Uluslararası Çevre Hukukunda Geriye Gidilemezlik İlkesinin Yeri

Devletler, ekonomik problemlerle karşılaştığında çevre mevzuatlarını askıya alabilmektedir. Finansal kaygılar nedeniyle çevre mevzuatlarında gerileme örnekleri gözlemlenebilmektedir. Covid-19, küresel bir salgın halini aldığından beridir yaşanan ekonomik problemlerin de çevre mevzuatlarına etkisi olmuştur. Bu süreçte bazı devletler çevresel izleme gerekliliklerini askıya almış, çevresel karar alma süreçlerinde halkın katılımını kısıtlamış ya da mevzuatta düzenleme altına alınan çevre standartlarını düşürmüştür. Bu noktada çevre hukukunun sağladığı mevcut güvencelerin zayıflatılmasını engellemek için uluslararası çevre hukukunda geriye gidilemezlik ilkesi göz önüne alınabilir. Nitekim geriye gidilemezlik ilkesi, çevresel bozulmaya yol açan veya çevrenin korunmasına ilişkin mevzuatın zayıflamasına neden olan devlet davranışının yasaklanmasını ifade etmektedir. Böylece bu ilke, çevrenin korunmasının sigortası niteliğindedir. İlkenin kökenleri insan haklarına dayanmaktadır; ancak, ilke ayrıca uluslararası çevre hukukunda da gelişmektedir. Doktrinde yeni görülmeye başlayan bir ilke olarak önemi vurgulansa da statüsü tartışma konusu olmaya devam etmektedir.
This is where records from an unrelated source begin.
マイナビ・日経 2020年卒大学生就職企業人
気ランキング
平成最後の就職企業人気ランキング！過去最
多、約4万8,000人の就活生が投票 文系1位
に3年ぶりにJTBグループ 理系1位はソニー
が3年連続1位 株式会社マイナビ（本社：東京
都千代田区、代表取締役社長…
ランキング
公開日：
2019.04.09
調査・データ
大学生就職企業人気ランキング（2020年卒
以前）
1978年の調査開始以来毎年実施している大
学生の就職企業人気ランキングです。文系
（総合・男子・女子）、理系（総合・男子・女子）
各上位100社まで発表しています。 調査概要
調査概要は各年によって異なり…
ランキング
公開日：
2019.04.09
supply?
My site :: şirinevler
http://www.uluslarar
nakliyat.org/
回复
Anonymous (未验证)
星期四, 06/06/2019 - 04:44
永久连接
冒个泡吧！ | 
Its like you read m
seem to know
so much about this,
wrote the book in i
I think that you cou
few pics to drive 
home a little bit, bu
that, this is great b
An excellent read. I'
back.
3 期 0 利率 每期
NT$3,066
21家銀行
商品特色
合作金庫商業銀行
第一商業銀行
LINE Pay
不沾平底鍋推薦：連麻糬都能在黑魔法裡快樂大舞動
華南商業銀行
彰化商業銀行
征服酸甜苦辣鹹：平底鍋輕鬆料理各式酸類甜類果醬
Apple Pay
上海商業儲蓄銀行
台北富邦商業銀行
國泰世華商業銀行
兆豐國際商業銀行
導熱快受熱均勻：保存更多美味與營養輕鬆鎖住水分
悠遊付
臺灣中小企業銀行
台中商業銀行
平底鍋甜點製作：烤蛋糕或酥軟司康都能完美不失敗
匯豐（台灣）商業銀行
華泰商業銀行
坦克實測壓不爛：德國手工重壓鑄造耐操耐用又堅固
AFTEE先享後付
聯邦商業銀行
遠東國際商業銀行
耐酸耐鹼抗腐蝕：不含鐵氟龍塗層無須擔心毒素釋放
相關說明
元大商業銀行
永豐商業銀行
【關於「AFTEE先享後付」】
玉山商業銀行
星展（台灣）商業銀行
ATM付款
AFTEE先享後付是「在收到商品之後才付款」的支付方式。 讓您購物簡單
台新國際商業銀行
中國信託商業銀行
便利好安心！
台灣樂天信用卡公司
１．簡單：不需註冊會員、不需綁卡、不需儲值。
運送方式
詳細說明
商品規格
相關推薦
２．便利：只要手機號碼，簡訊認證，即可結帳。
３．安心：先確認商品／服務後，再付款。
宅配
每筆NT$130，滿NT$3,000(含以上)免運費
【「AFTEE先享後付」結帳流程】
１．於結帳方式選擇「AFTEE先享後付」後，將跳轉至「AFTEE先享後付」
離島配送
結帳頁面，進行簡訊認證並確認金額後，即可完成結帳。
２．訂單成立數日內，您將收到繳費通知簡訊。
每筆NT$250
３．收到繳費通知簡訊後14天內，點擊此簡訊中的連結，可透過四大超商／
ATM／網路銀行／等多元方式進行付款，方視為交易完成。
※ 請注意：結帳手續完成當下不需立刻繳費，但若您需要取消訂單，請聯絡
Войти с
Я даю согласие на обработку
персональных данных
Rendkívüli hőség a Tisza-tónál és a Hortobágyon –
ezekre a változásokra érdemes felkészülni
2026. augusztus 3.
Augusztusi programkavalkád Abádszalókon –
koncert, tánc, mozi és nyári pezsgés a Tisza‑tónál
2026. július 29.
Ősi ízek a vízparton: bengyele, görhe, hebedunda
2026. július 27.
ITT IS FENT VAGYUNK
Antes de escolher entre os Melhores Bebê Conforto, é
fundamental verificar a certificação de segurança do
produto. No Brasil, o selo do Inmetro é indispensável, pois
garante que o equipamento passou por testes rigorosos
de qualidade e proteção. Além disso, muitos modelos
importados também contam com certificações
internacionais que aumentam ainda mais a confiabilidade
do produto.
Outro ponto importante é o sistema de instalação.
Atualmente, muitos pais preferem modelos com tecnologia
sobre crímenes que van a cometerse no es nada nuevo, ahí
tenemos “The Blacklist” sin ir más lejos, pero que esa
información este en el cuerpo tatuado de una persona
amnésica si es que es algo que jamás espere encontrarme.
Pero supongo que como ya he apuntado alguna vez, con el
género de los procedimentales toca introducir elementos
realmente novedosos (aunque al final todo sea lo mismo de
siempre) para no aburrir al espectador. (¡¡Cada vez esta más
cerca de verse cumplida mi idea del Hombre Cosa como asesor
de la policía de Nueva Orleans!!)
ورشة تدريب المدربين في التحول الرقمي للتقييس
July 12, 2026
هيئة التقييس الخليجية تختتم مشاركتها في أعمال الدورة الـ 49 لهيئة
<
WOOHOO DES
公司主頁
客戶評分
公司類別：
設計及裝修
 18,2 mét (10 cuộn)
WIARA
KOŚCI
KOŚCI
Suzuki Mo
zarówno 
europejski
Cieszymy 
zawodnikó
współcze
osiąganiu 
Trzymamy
Bu nedenle öncelikle ilkenin, uluslararası insan hakları hukukundaki gelişimine bakılmalı ve sonrasında uluslararası çevre hukukunda özerk bir ilke olarak yeri netleştirilmelidir. İlke, bağlayıcı olmayan hukuk belgelerinde ve uluslararası bazı anlaşmalarda bulunabilir; ancak, ilkenin, başka terimlerle veya diğer ilkelerle yahut geriye gidilemezlik ilkesinin doğal sonucu olan ilkelerle ifade edildiğine dikkat edilmelidir. İlkenin amacına ulaşması için ise bütüncül bir yaklaşım gereklidir. Çevre hakkının ve çevresel adalete erişimin güvence altına alınması, ilkeyi destekleyeceği gibi bu bütünsel yaklaşımı da sağlayabilir. Belirtilmelidir ki çevre hakkının, 2021 yılında Birleşmiş Milletler İnsan Hakları Konseyi ve 2022 yılında Birleşmiş Milletler Genel Kurulu tarafından tanınması, ilkenin amacına ulaşmasını güçlendiren önemli adımlardır. Hem geriye gidilemezlik ilkesi hem çevre hakkı hem de çevresel adalete erişim, Çevre için Global Pakt'ın taslağında yer almıştır. Çevre için Global Pakt ile oluşturulan bütünsel yaklaşım, sürdürülebilir kalkınmanın yanı sıra hukukunun üstünlüğünü de güvence altına alacaktır.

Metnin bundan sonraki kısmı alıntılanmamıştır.